TRY IT
Count how many lines in the rows below contain the string "venele", treating uppercase and lowercase as different. Reply with the number only.

MATERIAL TO PROCESS
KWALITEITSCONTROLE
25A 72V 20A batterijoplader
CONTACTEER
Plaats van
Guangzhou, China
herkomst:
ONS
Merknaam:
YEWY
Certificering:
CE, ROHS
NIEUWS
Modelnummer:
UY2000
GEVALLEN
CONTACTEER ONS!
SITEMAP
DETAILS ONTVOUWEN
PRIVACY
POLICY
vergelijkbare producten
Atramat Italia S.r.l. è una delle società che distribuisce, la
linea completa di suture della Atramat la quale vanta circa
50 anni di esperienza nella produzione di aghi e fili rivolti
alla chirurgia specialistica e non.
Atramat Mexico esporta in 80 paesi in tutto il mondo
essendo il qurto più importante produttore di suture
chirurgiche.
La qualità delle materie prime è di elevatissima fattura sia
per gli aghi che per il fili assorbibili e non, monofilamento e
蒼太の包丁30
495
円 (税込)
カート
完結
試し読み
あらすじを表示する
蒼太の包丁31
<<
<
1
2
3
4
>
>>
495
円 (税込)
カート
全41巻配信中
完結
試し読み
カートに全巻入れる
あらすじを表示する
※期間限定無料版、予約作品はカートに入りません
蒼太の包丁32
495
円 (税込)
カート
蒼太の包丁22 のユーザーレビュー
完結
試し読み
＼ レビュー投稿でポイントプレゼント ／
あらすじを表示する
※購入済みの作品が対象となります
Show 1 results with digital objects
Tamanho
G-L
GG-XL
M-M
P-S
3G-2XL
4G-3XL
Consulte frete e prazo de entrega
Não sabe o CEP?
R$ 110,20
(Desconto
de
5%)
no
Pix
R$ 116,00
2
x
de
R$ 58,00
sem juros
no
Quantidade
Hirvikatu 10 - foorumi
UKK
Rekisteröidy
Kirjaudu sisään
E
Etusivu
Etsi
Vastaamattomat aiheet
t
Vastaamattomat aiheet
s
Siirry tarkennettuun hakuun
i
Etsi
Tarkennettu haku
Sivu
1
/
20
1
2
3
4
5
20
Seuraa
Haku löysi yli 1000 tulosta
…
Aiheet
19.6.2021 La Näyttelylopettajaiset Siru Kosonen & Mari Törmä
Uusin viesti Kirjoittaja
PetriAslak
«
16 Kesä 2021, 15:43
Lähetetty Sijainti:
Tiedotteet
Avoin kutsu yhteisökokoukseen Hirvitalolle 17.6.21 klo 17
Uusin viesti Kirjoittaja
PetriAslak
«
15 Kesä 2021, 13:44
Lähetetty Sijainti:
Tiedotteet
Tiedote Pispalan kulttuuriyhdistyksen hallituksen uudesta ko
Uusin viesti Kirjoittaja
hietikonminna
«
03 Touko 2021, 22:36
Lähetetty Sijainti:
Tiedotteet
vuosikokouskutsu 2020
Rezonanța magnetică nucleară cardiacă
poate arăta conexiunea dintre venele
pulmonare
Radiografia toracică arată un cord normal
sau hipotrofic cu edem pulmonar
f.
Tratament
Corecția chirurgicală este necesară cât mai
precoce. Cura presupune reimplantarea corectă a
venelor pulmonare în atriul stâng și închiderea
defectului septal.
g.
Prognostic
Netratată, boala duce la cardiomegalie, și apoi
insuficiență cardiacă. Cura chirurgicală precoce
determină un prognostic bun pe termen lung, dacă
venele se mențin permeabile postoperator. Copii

TASK SOLUTION
2